Pallone Opening Remarks at Medicare Advantage Oversight Hearing
Energy and Commerce Chairman Frank Pallone, Jr. (D-NJ) delivered the following opening remarks today at an Oversight and Investigations Subcommittee hearing titled, “Protecting America’s Seniors: Oversight of Private Sector Medicare Advantage Plans:”
We are here today to conduct oversight of the Medicare Advantage program. Nearly 27 million seniors are enrolled in Medicare Advantage plans, which is run by private health insurance companies. While the program offers seniors flexibility in the way that they receive their medical care, it is important that we ensure that Medicare remains financially viable and that seniors are receiving the high-quality care they deserve.
I am deeply concerned with recent reports that seniors in private sector Medicare Advantage plans are facing unwarranted barriers to accessing timely, medically necessary care. Several studies have raised concerns that insurance companies are denying beneficiaries’ access to treatment and imposing burdensome requirements that delay care. Improper claim denials and increased use of prior authorizations are preventing beneficiaries from receiving the care they need.
While there are many plans that appear to be acting responsibly, some are not, and these bad actors are costing taxpayers money and, more importantly, jeopardizing the health of seniors. This oversight hearing is critical to ensure we are protecting the health and well-being of Medicare beneficiaries. It is also important to determine whether Medicare Advantage is providing good value for our federal dollar.
When Medicare Advantage was created, the hope was that private-sector efficiencies would reduce the cost of care for seniors. Unfortunately, that has not been the case. In fact, the Medicare Payment Advisory Commission, one of today’s witnesses, has consistently found that providing care under Medicare Advantage has cost more than under traditional Medicare.
Studies have repeatedly found that some Medicare Advantage plans, particularly the largest plans, receive greater compensation from Medicare without necessarily providing better health care services to beneficiaries. In short, some insurance companies appear to have figured out a way to game the system.
This is in large part due to the way we reimburse Medicare Advantage plans. Plans receive more money from the federal government based on various factors, including the underlying medical risks of the individuals enrolled in their plans.

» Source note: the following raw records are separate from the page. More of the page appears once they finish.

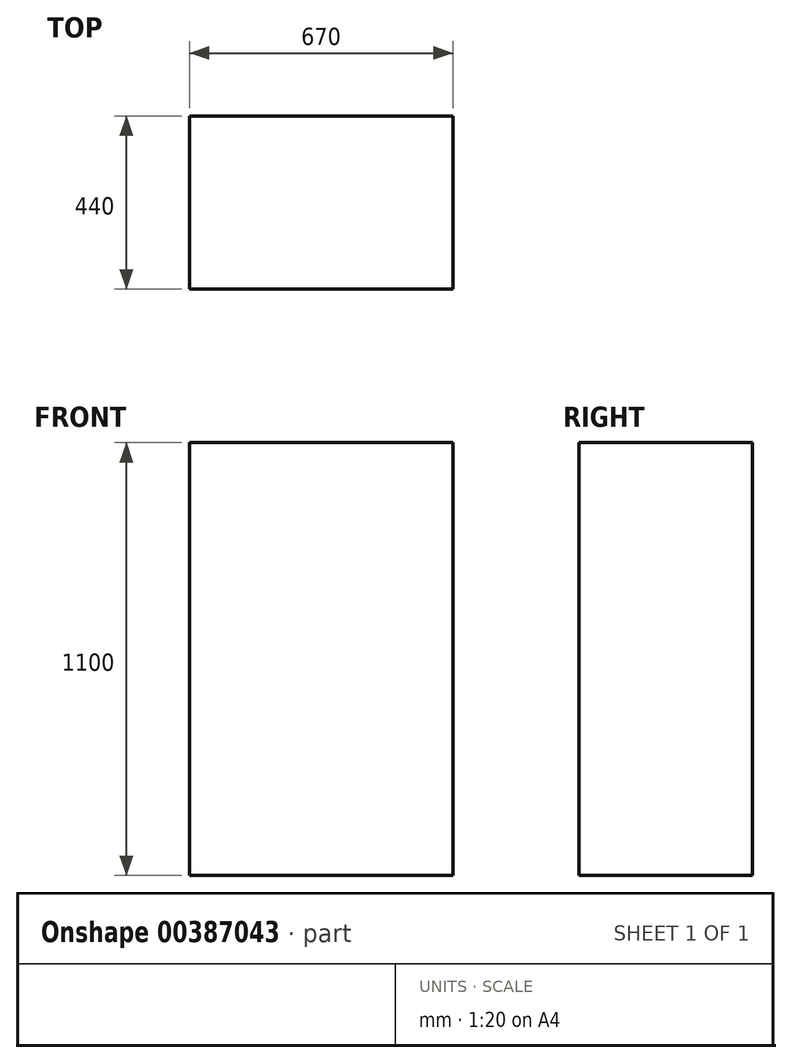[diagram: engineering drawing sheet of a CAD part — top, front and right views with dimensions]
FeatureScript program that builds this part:
annotation { "Feature Type Name" : "Feature", "Feature Type Description" : "" }
export const myFeature = defineFeature(function(context is Context, id is Id, definition is map)
    precondition{}
    {
        {
            var Q0;
            Q0=qCreatedBy(makeId("Top.planeOp"),FACE);
            var sketch = newSketch(context, id + "F0", { "sketchPlane" : qUnion([Q0])});
            skLineSegment(sketch, "E0.bottom", {"start": v(0, 0) * mm, "end": v(670, 0) * mm});
            skLineSegment(sketch, "E0.top", {"start": v(0, 440) * mm, "end": v(670, 440) * mm});
            skLineSegment(sketch, "E0.left", {"start": v(0, 0) * mm, "end": v(0, 440) * mm});
            skLineSegment(sketch, "E0.right", {"start": v(670, 0) * mm, "end": v(670, 440) * mm});
            skSolve(sketch);
        }
        {
            var Q0;
            Q0 = qSketchRegion(id + "F0", true);
            extrude(context, id + "F1", {"entities" : qUnion([Q0]), "depth" : 1100 * mm});
        }
    });
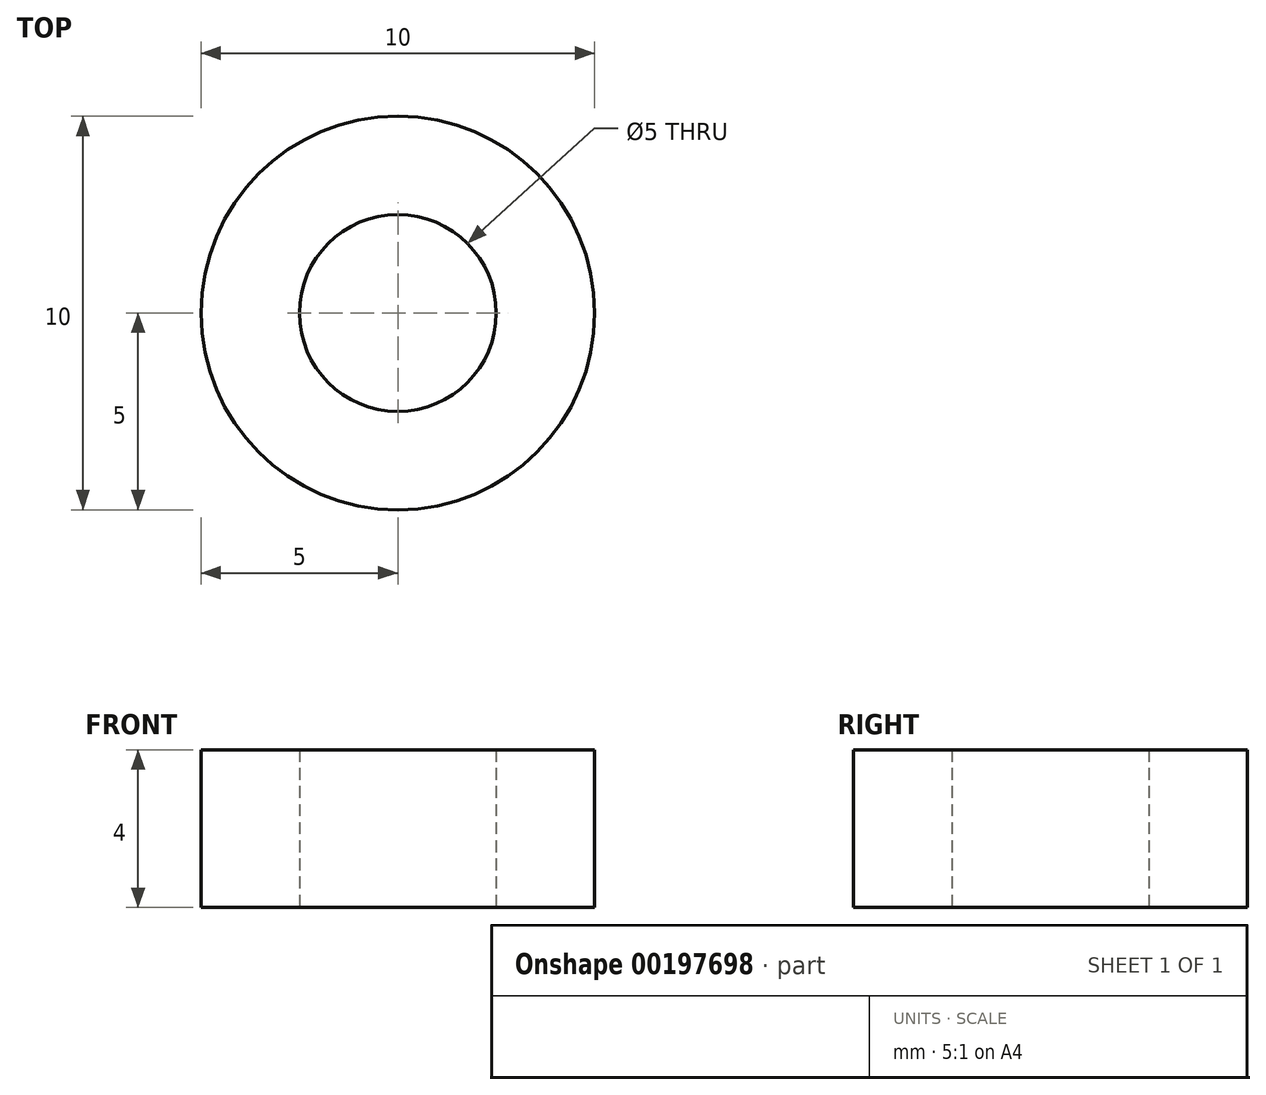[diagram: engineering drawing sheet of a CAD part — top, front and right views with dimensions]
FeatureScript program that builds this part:
annotation { "Feature Type Name" : "Feature", "Feature Type Description" : "" }
export const myFeature = defineFeature(function(context is Context, id is Id, definition is map)
    precondition{}
    {
        {
            var Q0;
            Q0=qCreatedBy(makeId("Top.planeOp"),FACE);
            var sketch = newSketch(context, id + "F0", { "sketchPlane" : qUnion([Q0])});
            skCircle(sketch, "E0", {"center": v(0, 0) * mm, "radius": 5 * mm});
            skCircle(sketch, "E1", {"center": v(0, 0) * mm, "radius": 2.5 * mm});
            skSolve(sketch);
        }
        {
            var Q0;
            Q0 = qSketchRegion(id + "F0", true);
            extrude(context, id + "F1", {"entities" : qUnion([Q0]), "depth" : 4 * mm});
        }
    });
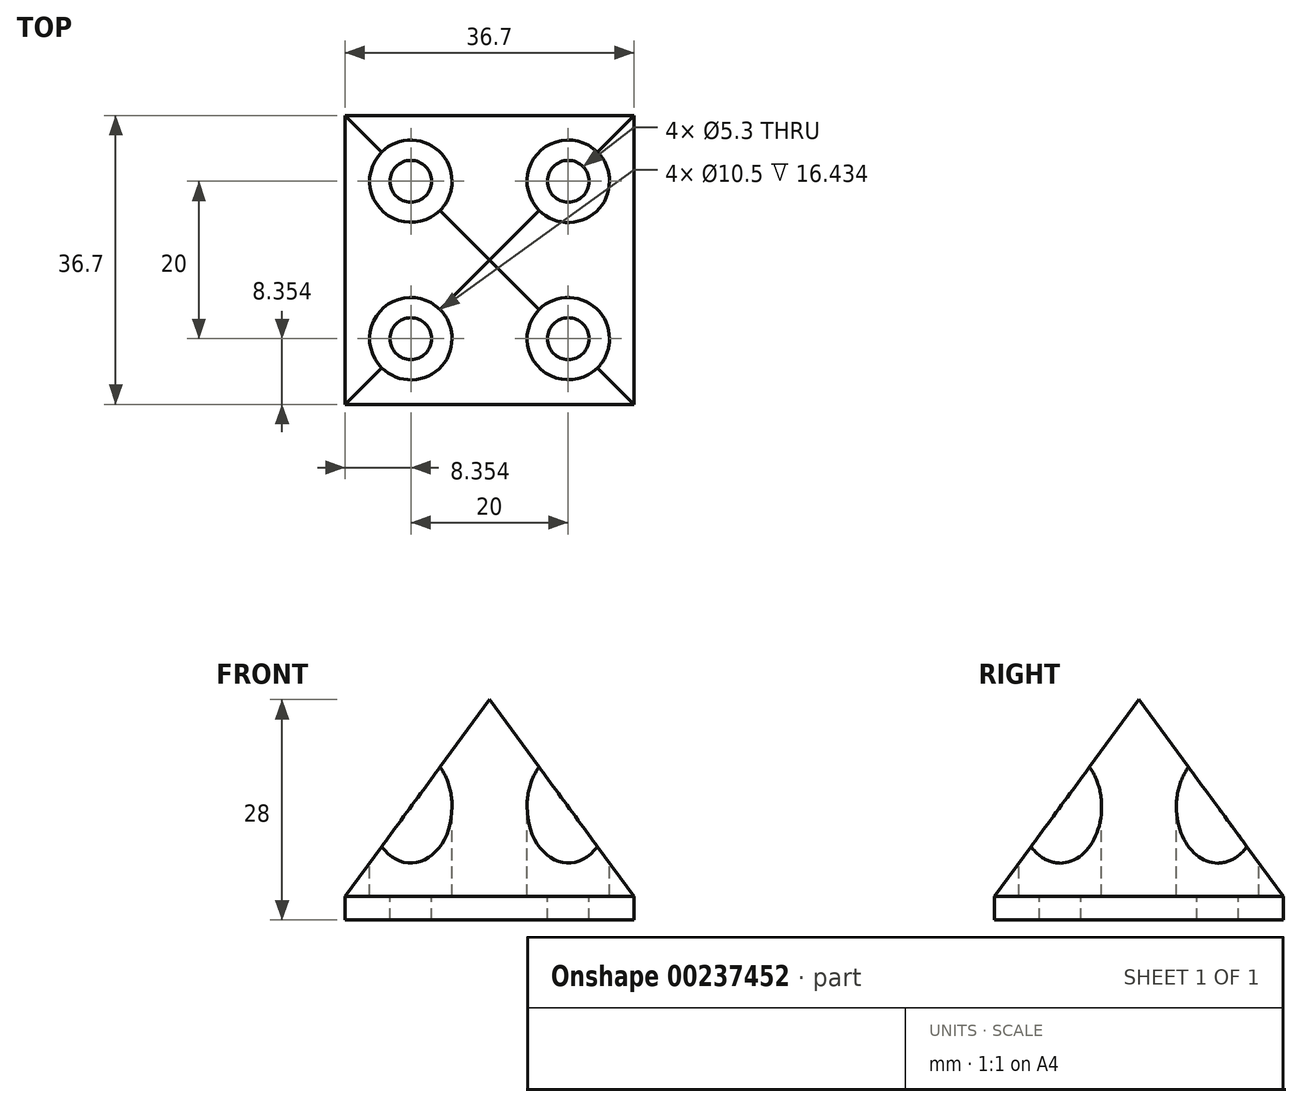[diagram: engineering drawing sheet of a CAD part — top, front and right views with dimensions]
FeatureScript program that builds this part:
annotation { "Feature Type Name" : "Feature", "Feature Type Description" : "" }
export const myFeature = defineFeature(function(context is Context, id is Id, definition is map)
    precondition{}
    {
        {
            var Q0;
            Q0=qCreatedBy(makeId("Top.planeOp"),FACE);
            var sketch = newSketch(context, id + "F0", { "sketchPlane" : qUnion([Q0])});
            skLineSegment(sketch, "E0.bottom", {"start": v(-20.96, -9.96) * mm, "end": v(15.74, -9.96) * mm});
            skLineSegment(sketch, "E0.top", {"start": v(-20.96, -46.66) * mm, "end": v(15.74, -46.66) * mm});
            skLineSegment(sketch, "E0.left", {"start": v(-20.96, -9.96) * mm, "end": v(-20.96, -46.66) * mm});
            skLineSegment(sketch, "E0.right", {"start": v(15.74, -9.96) * mm, "end": v(15.74, -46.66) * mm});
            skCircle(sketch, "E1", {"center": v(7.4, -18.3) * mm, "radius": 2.65 * mm});
            skCircle(sketch, "E2", {"center": v(-12.6, -18.3) * mm, "radius": 2.65 * mm});
            skCircle(sketch, "E3", {"center": v(7.4, -38.3) * mm, "radius": 2.65 * mm});
            skCircle(sketch, "E4", {"center": v(-12.6, -38.3) * mm, "radius": 2.65 * mm});
            skCircle(sketch, "E5", {"center": v(-12.6, -18.3) * mm, "radius": 5.25 * mm});
            skCircle(sketch, "E6", {"center": v(-12.6, -38.3) * mm, "radius": 5.25 * mm});
            skCircle(sketch, "E7", {"center": v(7.4, -38.3) * mm, "radius": 5.25 * mm});
            skCircle(sketch, "E8", {"center": v(7.4, -18.3) * mm, "radius": 5.25 * mm});
            skSolve(sketch);
        }
        {
            var Q0;
            Q0=makeQuery(id+"F0.imprint","IMPRINT",FACE,{"disambiguationData":[TD([[makeQuery(id+"F0.imprint","IMPRINT",EDGE,{"derivedFrom":sQuery(id+"F0.wireOp",EDGE,"E0.bottom")}),-1.0]])]});
            var Q1;
            Q1=makeQuery(id+"F0.imprint","IMPRINT",FACE,{"disambiguationData":[TD([[makeQuery(id+"F0.imprint","IMPRINT",EDGE,{"derivedFrom":sQuery(id+"F0.wireOp",EDGE,"E4")}),-1.0]])]});
            var Q2;
            Q2=makeQuery(id+"F0.imprint","IMPRINT",FACE,{"disambiguationData":[TD([[makeQuery(id+"F0.imprint","IMPRINT",EDGE,{"derivedFrom":sQuery(id+"F0.wireOp",EDGE,"E4")}),1.0]])]});
            var Q3;
            Q3=makeQuery(id+"F0.imprint","IMPRINT",FACE,{"disambiguationData":[TD([[makeQuery(id+"F0.imprint","IMPRINT",EDGE,{"derivedFrom":sQuery(id+"F0.wireOp",EDGE,"E3")}),-1.0]])]});
            var Q4;
            Q4=makeQuery(id+"F0.imprint","IMPRINT",FACE,{"disambiguationData":[TD([[makeQuery(id+"F0.imprint","IMPRINT",EDGE,{"derivedFrom":sQuery(id+"F0.wireOp",EDGE,"E3")}),1.0]])]});
            var Q5;
            Q5=makeQuery(id+"F0.imprint","IMPRINT",FACE,{"disambiguationData":[TD([[makeQuery(id+"F0.imprint","IMPRINT",EDGE,{"derivedFrom":sQuery(id+"F0.wireOp",EDGE,"E1")}),-1.0]])]});
            var Q6;
            Q6=makeQuery(id+"F0.imprint","IMPRINT",FACE,{"disambiguationData":[TD([[makeQuery(id+"F0.imprint","IMPRINT",EDGE,{"derivedFrom":sQuery(id+"F0.wireOp",EDGE,"E1")}),1.0]])]});
            var Q7;
            Q7=makeQuery(id+"F0.imprint","IMPRINT",FACE,{"disambiguationData":[TD([[makeQuery(id+"F0.imprint","IMPRINT",EDGE,{"derivedFrom":sQuery(id+"F0.wireOp",EDGE,"E2")}),-1.0]])]});
            var Q8;
            Q8=makeQuery(id+"F0.imprint","IMPRINT",FACE,{"disambiguationData":[TD([[makeQuery(id+"F0.imprint","IMPRINT",EDGE,{"derivedFrom":sQuery(id+"F0.wireOp",EDGE,"E2")}),1.0]])]});
            extrude(context, id + "F1", {"entities" : qUnion([Q0, Q1, Q2, Q3, Q4, Q5, Q6, Q7, Q8]), "depth" : 25 * mm});
        }
        {
            var Q0;
            Q0=makeQuery(id+"F1.opExtrude","SWEPT_FACE",FACE,{"disambiguationData":[OSD([sQuery(id+"F0.wireOp",EDGE,"E0.top")])]});
            var sketch = newSketch(context, id + "F2", { "sketchPlane" : qUnion([Q0])});
            skPoint(sketch, "E9", {"position": v(-2.6, 25) * mm});
            skLineSegment(sketch, "E10", {"start": v(-2.6, 25) * mm, "end": v(15.74, 0) * mm});
            skLineSegment(sketch, "E11", {"start": v(-2.6, 25) * mm, "end": v(-20.96, 0) * mm});
            skSolve(sketch);
        }
        {
            var Q0;
            {var subQ0=sQuery(id+"F2.wireOp",EDGE,"E11");Q0=makeQuery(id+"F2.imprint","IMPRINT",FACE,{"disambiguationData":[TD([[makeQuery(id+"F2.imprint","IMPRINT",EDGE,{"derivedFrom":subQ0}),-1.0]])]});}
            var Q1;
            {var subQ0=sQuery(id+"F2.wireOp",EDGE,"E10");Q1=makeQuery(id+"F2.imprint","IMPRINT",FACE,{"disambiguationData":[TD([[makeQuery(id+"F2.imprint","IMPRINT",EDGE,{"derivedFrom":subQ0}),1.0]])]});}
            extrude(context, id + "F3", {"entities" : qUnion([Q0, Q1]), "operationType" : NewBodyOperationType.REMOVE, "endBound" : BoundingType.THROUGH_ALL, "oppositeDirection" : true, "depth" : 25 * mm});
        }
        {
            var Q0;
            Q0=qCreatedBy(makeId("Right.planeOp"),FACE);
            var sketch = newSketch(context, id + "F4", { "sketchPlane" : qUnion([Q0])});
            skPoint(sketch, "E12", {"position": v(-28.3, 25) * mm});
            skLineSegment(sketch, "E13", {"start": v(-28.3, 25) * mm, "end": v(-46.66, 0) * mm});
            skLineSegment(sketch, "E14", {"start": v(-46.66, 0) * mm, "end": v(-46.66, 25) * mm});
            skLineSegment(sketch, "E15", {"start": v(-46.66, 25) * mm, "end": v(-28.3, 25) * mm});
            skLineSegment(sketch, "E16", {"start": v(-28.3, 25) * mm, "end": v(-9.96, 25) * mm});
            skLineSegment(sketch, "E17", {"start": v(-9.96, 25) * mm, "end": v(-9.96, 0) * mm});
            skLineSegment(sketch, "E18", {"start": v(-9.96, 0) * mm, "end": v(-28.3, 25) * mm});
            skSolve(sketch);
        }
        {
            var Q0;
            Q0=qSketchRegion(id+"F4",true);
            extrude(context, id + "F5", {"entities" : qUnion([Q0]), "operationType" : NewBodyOperationType.REMOVE, "oppositeDirection" : true, "depth" : 86.4 * mm, "symmetric" : true});
        }
        {
            var Q0;
            Q0=makeQuery(id+"F1.opExtrude","CAP_FACE",FACE,{"disambiguationData":[OSD([sQuery(id+"F0.wireOp",EDGE,"E0.bottom"),sQuery(id+"F0.wireOp",EDGE,"E0.top"),sQuery(id+"F0.wireOp",EDGE,"E0.left"),sQuery(id+"F0.wireOp",EDGE,"E0.right")])],"isStart":true});
            extrude(context, id + "F6", {"entities" : qUnion([Q0]), "operationType" : NewBodyOperationType.ADD, "depth" : 3 * mm});
        }
        {
            var Q0;
            Q0=qCreatedBy(makeId("Top.planeOp"),FACE);
            cPlane(context, id + "F7", {"entities" : qUnion([Q0]), "cplaneType" : CPlaneType.OFFSET, "offset" : 50 * mm, "width" : 150 * mm, "height" : 150 * mm});
        }
        {
            var Q0;
            Q0=qCreatedBy(id+"F7.planeOp",FACE);
            var sketch = newSketch(context, id + "F8", { "sketchPlane" : qUnion([Q0])});
            skPoint(sketch, "E19.0", {"position": v(7.4, -38.3) * mm});
            skPoint(sketch, "E20.0", {"position": v(7.4, -18.3) * mm});
            skPoint(sketch, "E21.0", {"position": v(-12.6, -18.3) * mm});
            skPoint(sketch, "E22.0", {"position": v(-12.6, -38.3) * mm});
            skSolve(sketch);
        }
        {
            var Q0;
            Q0=sQuery(id+"F8.wireOp",VERTEX,"E22.0");
            var Q1;
            Q1=sQuery(id+"F8.wireOp",VERTEX,"E21.0");
            var Q2;
            Q2=sQuery(id+"F8.wireOp",VERTEX,"E20.0");
            var Q3;
            Q3=sQuery(id+"F8.wireOp",VERTEX,"E19.0");
            var Q4;
            Q4=makeQuery(id+"F1.opExtrude","SWEPT_BODY",BODY,{"disambiguationData":[OSD([sQuery(id+"F0.wireOp",EDGE,"E0.bottom"),sQuery(id+"F0.wireOp",EDGE,"E0.top"),sQuery(id+"F0.wireOp",EDGE,"E0.left"),sQuery(id+"F0.wireOp",EDGE,"E0.right")])]});
            hole(context, id + "F9", {"style" : HoleStyle.C_BORE, "endStyle" : HoleEndStyle.BLIND, "holeDiameter" : 5.3 * mm, "cBoreDiameter" : 10.5 * mm, "cBoreDepth" : 50 * mm, "holeDepth" : 55 * mm, "startFromSketch" : true, "locations" : qUnion([Q0, Q1, Q2, Q3]), "scope" : qUnion([Q4])});
        }
    });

To ensure they receive more money, insurance companies use tools like in-home health-risk assessments to claim that individuals on these plans have additional health conditions that their provider has not formally diagnosed them with. This allows the plans to claim that beneficiaries are in riskier health and therefore the plans receive more funding from Medicare.
But, as today’s witnesses will help explain, those new diagnoses do not always reflect reality. Additionally, seniors that receive these new diagnoses from insurance companies rather than their doctors do not always then receive health care services for those diagnoses.
This phenomenon is called coding intensity, and it suggests that some plans are focusing their efforts on finding ways to pad their profits rather than ensure seniors are receiving appropriate care. We will hear a great deal about coding intensity today and what can be done to put a stop to it.
One benefit to enrollees under the Medicare Advantage program is that plans can use portions of their funding to provide supplemental benefits beyond what traditional Medicare offers. These supplemental benefits can include transportation to and from appointments, nutrition planning, memberships for fitness centers, or dental coverage.
These supplemental benefits can certainly provide real positive impacts for seniors. But there has not been any meaningful accounting about whether or not seniors are actually using these services and if their usage correlates to the additional money insurance companies are being paid.
As Medicare payments for these supplemental benefits continue to increase, we must better understand if they are helping seniors and whether they are being delivered at a reasonable cost. We simply need more transparency and reliable data from the insurers to make sure that taxpayer funds are benefiting seniors and not the insurers.
America’s seniors expect and deserve high quality health care, and we must ensure that is what they are receiving. I thank the witnesses for being here today as we conduct important oversight of the Medicare Advantage program.